THE PROBLEM: Each line below must be reproduced exactly as it stands. Pictures stay out of the copy.

DATA:
****************
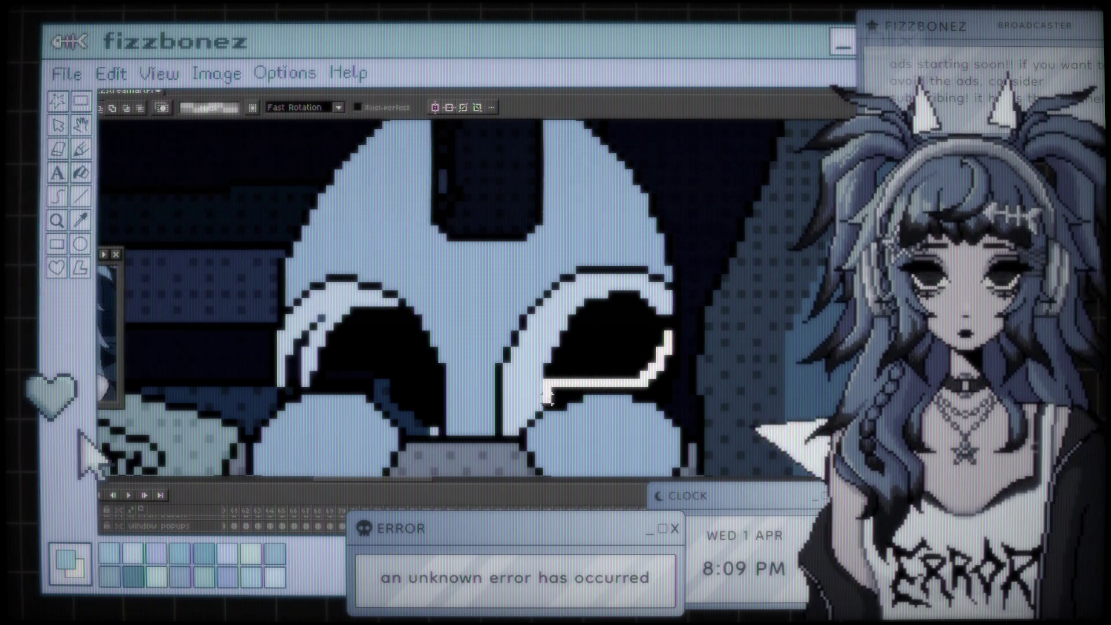
pyautogui.press('ctrl+z')
pyautogui.press('ctrl+z')
pyautogui.moveTo(652, 366); pyautogui.dragTo(547, 407)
****************
RESULT OF THE TASK:
pyautogui.press('ctrl+z')
pyautogui.press('ctrl+z')
pyautogui.moveTo(652, 366); pyautogui.dragTo(547, 407)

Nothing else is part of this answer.